Economic cost looks at the gains and losses of one course of action versus another – in terms of time, money and resources. The gains and losses that might have occurred by taking another course of action are also included when determining economic cost.
Economic cost includes opportunity cost, unlike accounting cost, which only takes into account the amount of money spent.
Economic cost is the accounting cost (explicit cost) plus the opportunity cost (implicit cost).
Sam’s economic cost of building a well includes all the money he spent, plus what he could have done instead – sow wheat in a field or work at his local Burger King.
The economic cost of building a well
Imagine a farmer is building a well. The accounting cost includes renting the digging and underground water-locating equipment, buying cement and other materials, plus the salaries of two workers he employed to help him.
The opportunity cost includes the money the farmer would have made had he been doing something else, such as sowing seeds in an extra field and then reaping the harvest, or working elsewhere, instead of making the well.
The economic cost of the well is the opportunity cost plus the accounting cost.
Before making decisions about spending money, using resources, and dedicating time to something, individuals, businesses and governments should look at the economic cost. If project A is approved, will the economic cost be better than other available alternatives?
The economic cost of space exploration
One of the most heated debates in the world is space exploration and its economic cost. Is it worth spending all that money, using up scientific knowledge time and resources, exploring something which over the short- and medium-term will not, in many people’s opinion, help improve human life on Earth much?
Wouldn’t it be better to spend all those millions of science-R&D hours, trillions of dollars, and other resources building hospitals, irrigation systems in low-income countries, technology into creating a clean source of energy, or finding a cure for cancer?
According to space.com, NASA’s Shuttle Program cost $209 billion, with two of its 134 flights ending in tragedy, killing 14 astronauts. This is a drop in the ocean compared to all the money spent on space exploration globally.
Those $209 billion would have built 41,800 teaching hospitals (at $5 million each) that would have treated millions of patients each year.
Roger Launius, space history curator at the Smithsonian’s National Air and Space Museum, said:
“People endlessly debate this stuff. You can make a case on both sides. It’s not open-and-shut.”

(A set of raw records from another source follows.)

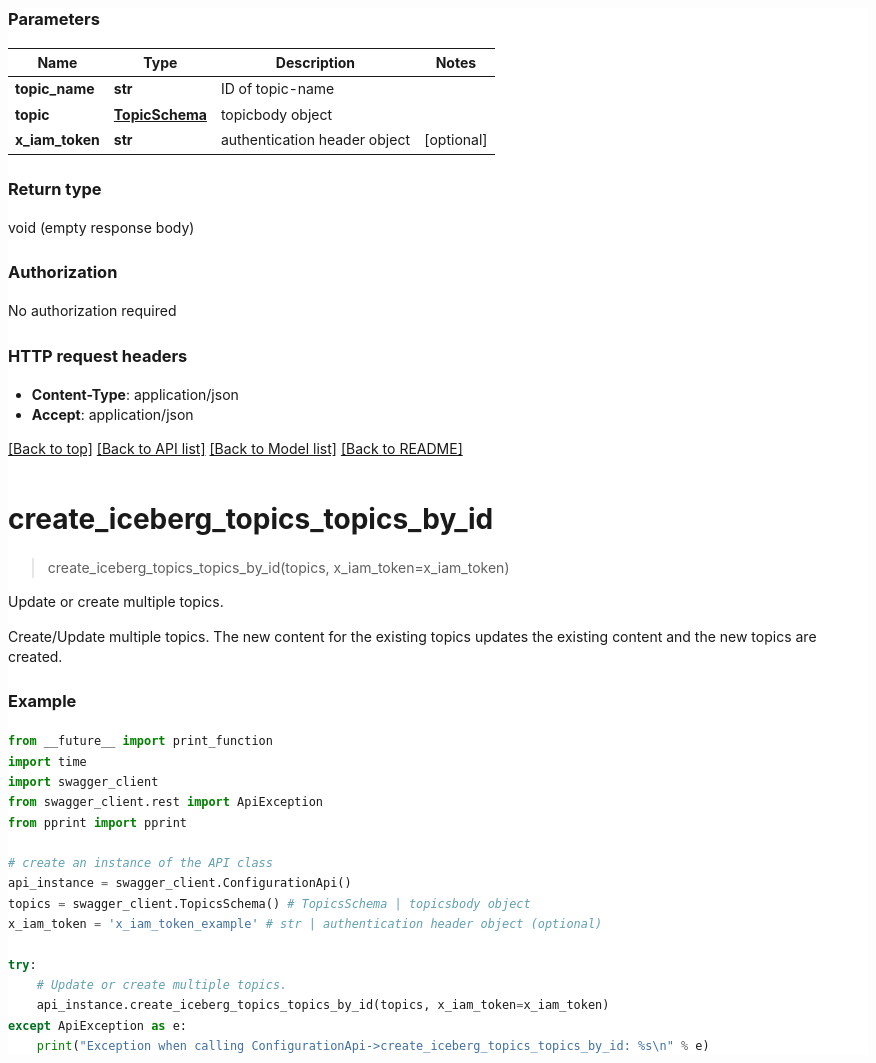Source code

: ### Parameters

Name | Type | Description  | Notes
------------- | ------------- | ------------- | -------------
 **topic_name** | **str**| ID of topic-name | 
 **topic** | [**TopicSchema**](TopicSchema.md)| topicbody object | 
 **x_iam_token** | **str**| authentication header object | [optional] 

### Return type

void (empty response body)

### Authorization

No authorization required

### HTTP request headers

 - **Content-Type**: application/json
 - **Accept**: application/json

[[Back to top]](#) [[Back to API list]](../README.md#documentation-for-api-endpoints) [[Back to Model list]](../README.md#documentation-for-models) [[Back to README]](../README.md)

# **create_iceberg_topics_topics_by_id**
> create_iceberg_topics_topics_by_id(topics, x_iam_token=x_iam_token)

Update or create multiple topics.

Create/Update multiple topics. The new content for the existing topics updates the existing content and the new topics are created.

### Example
```python
from __future__ import print_function
import time
import swagger_client
from swagger_client.rest import ApiException
from pprint import pprint

# create an instance of the API class
api_instance = swagger_client.ConfigurationApi()
topics = swagger_client.TopicsSchema() # TopicsSchema | topicsbody object
x_iam_token = 'x_iam_token_example' # str | authentication header object (optional)

try:
    # Update or create multiple topics.
    api_instance.create_iceberg_topics_topics_by_id(topics, x_iam_token=x_iam_token)
except ApiException as e:
    print("Exception when calling ConfigurationApi->create_iceberg_topics_topics_by_id: %s\n" % e)
```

The total (inflation-adjusted) amount of money spent by NASA on space exploration from 1958 to 2014 was estimated to be more than $900 billion.
Wallace Fowler, Director of the Texas Space Grant Consortium and a professor of aerospace engineering and engineering mechanics in the Cockrell School of Engineering at the University of Texas at Austin, believes NASA’s expenditure is good value for money.
Prof. Foweler claims the total economic benefit of each dollar spent on the space program is between $8 and $10, i.e. for each dollar spent, the economy gains from $8 to $10.
Perhaps, in hundreds or thousands of years’ time, when the Earth becomes uninhabitable because a massive asteroid is coming to hit us, or the predicted climate change has gone too far, people will say, as they are transported to another habitable planet, that the economic cost of space exploration was worth it.
Economic cost of obesity
Economic cost can also refer to how much money is involved in dealing with the consequences of a problem.
Obesity has health consequences, but also economic ones. Treating obesity and obesity-related conditions cost the US economy about $190 billion in 2005.
“The enormity of this economic burden and the huge toll that excess weight takes on health and well-being are beginning to raise global political awareness that individuals, communities, states, nations, and international organizations must do more to stem the rising tide of obesity.”